HABIT SIX: UTILIZE POLICY ENFORCEMENT DURING DEPLOY
It can be challenging to foresee potential deployment problems early in the development process when working with complex, dynamic systems. Due to necessity, many organisations conduct security reviews in the later stages. However, if issues arise later on, it is frequently difficult to reproduce and address them because of manual processes. Due to the friction this causes during deployment, the pipeline for new ideas may become hampered.
RaC facilitates the effort needed to address any issues, and we’ve included habits to help ensure that vulnerabilities and violations are identified before deployment. The artefacts you created are secure, so you can be sure of that. Typically, deployment procedures use the IaC and artefacts to deploy into a runtime environment. However, you can’t just assume that artefacts used in deployments will only be those that have been previously secured; you should set up PaC controls to check that artefacts and IaC are compliant while the deployment is actually taking place.

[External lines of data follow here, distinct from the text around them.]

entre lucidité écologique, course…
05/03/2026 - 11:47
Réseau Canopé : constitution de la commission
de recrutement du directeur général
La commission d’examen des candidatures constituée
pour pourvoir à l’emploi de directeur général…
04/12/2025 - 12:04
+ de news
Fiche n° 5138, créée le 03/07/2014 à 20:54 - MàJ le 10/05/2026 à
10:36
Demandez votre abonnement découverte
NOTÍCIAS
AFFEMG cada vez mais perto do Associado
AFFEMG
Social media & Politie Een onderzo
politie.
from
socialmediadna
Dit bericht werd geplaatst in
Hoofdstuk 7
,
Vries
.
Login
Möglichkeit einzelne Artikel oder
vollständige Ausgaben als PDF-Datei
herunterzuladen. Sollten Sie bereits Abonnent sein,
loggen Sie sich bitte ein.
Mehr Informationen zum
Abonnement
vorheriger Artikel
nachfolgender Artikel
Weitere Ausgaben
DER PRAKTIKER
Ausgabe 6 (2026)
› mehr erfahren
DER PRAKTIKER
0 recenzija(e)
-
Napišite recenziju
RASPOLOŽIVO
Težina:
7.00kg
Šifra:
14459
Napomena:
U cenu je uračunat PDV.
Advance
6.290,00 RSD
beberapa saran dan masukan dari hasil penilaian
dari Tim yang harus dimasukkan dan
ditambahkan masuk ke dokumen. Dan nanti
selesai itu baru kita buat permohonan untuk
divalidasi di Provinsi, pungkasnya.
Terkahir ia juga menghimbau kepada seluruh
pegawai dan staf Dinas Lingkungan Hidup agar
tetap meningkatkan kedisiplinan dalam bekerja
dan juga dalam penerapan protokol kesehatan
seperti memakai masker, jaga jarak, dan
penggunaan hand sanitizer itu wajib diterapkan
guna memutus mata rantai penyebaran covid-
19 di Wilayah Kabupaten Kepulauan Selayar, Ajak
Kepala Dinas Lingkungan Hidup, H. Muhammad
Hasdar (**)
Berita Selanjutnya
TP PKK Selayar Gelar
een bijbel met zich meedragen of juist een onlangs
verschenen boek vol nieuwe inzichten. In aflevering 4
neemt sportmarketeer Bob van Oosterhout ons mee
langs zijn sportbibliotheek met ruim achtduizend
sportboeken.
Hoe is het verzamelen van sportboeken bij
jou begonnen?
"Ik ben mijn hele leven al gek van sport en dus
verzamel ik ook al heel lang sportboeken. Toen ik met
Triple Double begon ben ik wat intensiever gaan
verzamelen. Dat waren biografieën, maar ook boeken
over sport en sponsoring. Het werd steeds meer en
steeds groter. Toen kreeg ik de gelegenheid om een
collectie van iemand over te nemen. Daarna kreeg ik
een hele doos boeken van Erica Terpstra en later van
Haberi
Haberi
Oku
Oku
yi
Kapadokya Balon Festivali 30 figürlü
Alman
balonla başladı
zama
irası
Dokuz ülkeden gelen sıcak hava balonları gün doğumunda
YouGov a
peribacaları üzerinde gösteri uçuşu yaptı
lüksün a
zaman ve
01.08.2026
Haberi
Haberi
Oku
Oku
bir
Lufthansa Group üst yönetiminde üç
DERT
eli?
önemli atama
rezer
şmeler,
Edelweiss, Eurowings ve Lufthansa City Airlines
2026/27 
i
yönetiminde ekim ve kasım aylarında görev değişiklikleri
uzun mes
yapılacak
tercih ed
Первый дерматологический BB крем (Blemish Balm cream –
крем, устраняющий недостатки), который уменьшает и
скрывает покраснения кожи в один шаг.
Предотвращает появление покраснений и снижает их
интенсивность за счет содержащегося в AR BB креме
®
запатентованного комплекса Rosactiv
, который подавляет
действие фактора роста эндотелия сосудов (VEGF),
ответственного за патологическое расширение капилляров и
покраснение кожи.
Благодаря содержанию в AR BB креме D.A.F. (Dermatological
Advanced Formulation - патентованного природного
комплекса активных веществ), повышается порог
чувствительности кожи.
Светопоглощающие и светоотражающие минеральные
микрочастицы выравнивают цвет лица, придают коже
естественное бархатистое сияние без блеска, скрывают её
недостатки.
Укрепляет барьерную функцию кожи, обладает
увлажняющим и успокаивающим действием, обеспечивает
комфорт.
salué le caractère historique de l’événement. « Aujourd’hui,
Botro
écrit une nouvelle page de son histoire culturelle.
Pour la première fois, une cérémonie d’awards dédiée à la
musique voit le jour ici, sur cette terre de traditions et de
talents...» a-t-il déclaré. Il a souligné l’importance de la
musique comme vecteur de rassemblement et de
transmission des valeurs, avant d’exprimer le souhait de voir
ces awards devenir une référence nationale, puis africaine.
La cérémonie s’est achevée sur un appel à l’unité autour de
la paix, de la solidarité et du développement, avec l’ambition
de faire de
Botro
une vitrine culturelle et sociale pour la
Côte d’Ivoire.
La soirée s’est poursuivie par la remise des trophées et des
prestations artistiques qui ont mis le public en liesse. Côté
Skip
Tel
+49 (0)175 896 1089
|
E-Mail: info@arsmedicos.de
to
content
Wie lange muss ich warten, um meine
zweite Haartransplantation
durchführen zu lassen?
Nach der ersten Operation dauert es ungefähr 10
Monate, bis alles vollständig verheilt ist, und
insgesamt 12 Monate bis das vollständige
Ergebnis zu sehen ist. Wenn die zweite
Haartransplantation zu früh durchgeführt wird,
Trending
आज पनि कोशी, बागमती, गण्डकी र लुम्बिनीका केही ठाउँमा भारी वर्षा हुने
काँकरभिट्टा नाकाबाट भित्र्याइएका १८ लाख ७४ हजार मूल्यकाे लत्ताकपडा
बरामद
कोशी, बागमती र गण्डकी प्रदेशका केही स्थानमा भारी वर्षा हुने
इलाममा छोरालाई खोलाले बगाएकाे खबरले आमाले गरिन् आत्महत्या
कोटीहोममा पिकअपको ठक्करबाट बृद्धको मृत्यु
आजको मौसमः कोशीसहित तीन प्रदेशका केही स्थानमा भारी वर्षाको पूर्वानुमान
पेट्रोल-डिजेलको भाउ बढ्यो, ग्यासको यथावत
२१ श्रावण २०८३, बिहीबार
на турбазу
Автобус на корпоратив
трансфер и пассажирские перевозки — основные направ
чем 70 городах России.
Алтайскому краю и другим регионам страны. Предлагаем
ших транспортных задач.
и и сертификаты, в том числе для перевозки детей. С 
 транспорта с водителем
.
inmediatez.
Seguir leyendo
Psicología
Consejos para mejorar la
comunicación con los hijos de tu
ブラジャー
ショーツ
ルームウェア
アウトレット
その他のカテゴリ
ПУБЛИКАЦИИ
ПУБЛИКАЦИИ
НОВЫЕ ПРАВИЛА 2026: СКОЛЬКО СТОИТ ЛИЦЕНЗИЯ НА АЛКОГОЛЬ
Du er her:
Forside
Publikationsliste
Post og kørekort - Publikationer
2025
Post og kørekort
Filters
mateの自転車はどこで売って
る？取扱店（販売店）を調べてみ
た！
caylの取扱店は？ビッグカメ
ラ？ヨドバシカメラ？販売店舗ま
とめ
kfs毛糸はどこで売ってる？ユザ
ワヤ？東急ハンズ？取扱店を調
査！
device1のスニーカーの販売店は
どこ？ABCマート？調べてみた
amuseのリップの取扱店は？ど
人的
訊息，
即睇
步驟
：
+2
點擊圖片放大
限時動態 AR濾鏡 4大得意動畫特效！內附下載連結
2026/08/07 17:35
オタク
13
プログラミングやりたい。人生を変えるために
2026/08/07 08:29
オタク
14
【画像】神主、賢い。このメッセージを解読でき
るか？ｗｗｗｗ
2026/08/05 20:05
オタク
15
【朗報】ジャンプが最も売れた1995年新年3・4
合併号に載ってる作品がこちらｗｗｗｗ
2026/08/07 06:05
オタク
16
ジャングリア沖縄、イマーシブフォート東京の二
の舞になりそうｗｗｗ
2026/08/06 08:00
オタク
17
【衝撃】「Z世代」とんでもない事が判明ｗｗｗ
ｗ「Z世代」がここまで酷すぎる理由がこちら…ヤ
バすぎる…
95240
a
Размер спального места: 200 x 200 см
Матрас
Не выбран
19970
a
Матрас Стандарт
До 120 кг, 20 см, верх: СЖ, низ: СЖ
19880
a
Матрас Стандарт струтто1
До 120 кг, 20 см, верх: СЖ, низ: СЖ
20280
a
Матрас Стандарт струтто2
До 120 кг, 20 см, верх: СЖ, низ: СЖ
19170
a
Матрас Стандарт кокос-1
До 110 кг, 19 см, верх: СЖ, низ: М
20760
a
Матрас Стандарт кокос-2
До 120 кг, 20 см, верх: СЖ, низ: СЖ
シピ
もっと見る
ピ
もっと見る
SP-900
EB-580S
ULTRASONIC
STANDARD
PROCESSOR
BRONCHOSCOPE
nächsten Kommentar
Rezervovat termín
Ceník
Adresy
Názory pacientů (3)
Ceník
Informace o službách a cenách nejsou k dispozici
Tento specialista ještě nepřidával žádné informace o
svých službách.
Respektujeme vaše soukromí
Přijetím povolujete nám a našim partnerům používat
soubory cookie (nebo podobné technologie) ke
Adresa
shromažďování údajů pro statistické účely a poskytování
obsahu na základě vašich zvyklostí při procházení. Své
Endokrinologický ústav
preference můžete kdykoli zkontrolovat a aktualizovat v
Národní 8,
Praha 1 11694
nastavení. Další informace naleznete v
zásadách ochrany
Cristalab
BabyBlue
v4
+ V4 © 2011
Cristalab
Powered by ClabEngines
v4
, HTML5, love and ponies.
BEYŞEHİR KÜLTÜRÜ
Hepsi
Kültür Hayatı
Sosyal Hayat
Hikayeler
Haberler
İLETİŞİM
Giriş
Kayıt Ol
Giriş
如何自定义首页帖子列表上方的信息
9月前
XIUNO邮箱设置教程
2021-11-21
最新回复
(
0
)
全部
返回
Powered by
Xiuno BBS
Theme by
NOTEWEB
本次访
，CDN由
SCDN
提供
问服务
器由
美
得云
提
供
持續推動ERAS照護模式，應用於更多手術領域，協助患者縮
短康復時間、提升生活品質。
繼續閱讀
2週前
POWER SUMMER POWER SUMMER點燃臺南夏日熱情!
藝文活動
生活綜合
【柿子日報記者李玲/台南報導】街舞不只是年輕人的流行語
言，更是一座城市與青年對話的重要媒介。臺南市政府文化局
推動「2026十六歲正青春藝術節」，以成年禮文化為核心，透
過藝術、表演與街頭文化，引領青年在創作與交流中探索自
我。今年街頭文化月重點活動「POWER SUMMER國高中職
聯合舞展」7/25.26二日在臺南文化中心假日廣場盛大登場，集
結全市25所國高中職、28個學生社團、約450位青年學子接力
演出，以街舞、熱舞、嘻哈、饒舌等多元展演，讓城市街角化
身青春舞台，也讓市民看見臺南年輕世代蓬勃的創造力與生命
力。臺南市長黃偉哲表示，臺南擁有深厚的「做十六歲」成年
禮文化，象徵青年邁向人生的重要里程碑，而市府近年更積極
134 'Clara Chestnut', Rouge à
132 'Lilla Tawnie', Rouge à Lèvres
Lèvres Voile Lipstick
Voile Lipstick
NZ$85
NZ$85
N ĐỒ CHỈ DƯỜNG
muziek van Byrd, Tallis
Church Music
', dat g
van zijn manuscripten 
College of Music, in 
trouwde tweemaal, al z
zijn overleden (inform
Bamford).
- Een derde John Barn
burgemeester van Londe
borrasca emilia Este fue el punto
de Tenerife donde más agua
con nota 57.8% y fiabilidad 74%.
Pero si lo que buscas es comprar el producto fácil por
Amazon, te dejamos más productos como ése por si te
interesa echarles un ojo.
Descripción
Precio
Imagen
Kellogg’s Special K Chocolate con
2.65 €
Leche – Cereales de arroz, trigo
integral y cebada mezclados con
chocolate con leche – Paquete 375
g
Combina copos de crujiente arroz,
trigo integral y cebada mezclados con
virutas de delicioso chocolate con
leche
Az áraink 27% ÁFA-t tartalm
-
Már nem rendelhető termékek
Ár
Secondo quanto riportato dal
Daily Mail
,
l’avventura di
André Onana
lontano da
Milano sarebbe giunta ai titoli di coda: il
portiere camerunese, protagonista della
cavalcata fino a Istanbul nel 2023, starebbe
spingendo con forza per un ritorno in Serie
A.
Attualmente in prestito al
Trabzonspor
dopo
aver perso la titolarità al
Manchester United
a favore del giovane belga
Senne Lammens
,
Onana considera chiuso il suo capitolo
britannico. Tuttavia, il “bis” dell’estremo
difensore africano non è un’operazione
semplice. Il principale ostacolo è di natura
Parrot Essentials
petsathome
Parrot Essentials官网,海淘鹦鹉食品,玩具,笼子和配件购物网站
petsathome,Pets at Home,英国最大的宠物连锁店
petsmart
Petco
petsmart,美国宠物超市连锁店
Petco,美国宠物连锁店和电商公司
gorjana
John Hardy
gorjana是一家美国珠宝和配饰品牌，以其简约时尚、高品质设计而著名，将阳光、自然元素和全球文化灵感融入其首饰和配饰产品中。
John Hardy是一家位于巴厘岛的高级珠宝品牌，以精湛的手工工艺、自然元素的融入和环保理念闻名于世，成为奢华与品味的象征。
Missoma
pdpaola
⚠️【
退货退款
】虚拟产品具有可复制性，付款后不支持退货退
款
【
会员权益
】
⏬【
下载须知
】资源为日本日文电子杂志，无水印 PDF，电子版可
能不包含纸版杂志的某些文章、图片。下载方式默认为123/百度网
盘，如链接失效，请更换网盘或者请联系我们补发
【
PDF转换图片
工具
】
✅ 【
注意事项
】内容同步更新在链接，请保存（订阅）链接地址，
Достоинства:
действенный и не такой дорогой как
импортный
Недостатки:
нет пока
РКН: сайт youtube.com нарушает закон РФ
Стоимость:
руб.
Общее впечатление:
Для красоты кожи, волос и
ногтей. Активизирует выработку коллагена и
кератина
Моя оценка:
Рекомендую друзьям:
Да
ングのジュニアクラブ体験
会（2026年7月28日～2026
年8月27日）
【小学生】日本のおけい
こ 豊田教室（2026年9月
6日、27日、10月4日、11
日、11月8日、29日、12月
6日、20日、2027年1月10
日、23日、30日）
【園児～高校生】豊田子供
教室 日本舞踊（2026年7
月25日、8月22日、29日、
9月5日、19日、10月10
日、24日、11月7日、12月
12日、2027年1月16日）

HABIT SEVEN: UTILIZE POLICY ENFORCEMENT IN RUNTIME
The work is not finished once you have established a secure posture through IaC during development.
Runtime configuration changes to cloud infrastructure happen frequently and for a variety of reasons. In fact, we discovered that more than 90% of organisations permit this. While runtime modifications are occasionally required, they violate immutability and cause the configuration to diverge from what was specified through IaC.
Enforce the same policies in runtime that are enforced during the development and deployment processes to maintain a secure posture. The goal of this enforcement is to stop configuration changes that violate the policies.
Utilize Drift as Code features to continuously check the runtime environment for configuration drift and to make sure that any compliant changes made there are propagated back to the IaC. Teams can maintain immutability and guarantee that the runtime configuration consistently reflects the IaC by automating the propagation of safe runtime changes back to the IaC. Because developers don’t have to worry about overwriting crucial runtime configurations, friction in the deployment process is reduced. Redeploy from IaC right away if non-compliant changes are found during runtime in order to remove the dangerous change.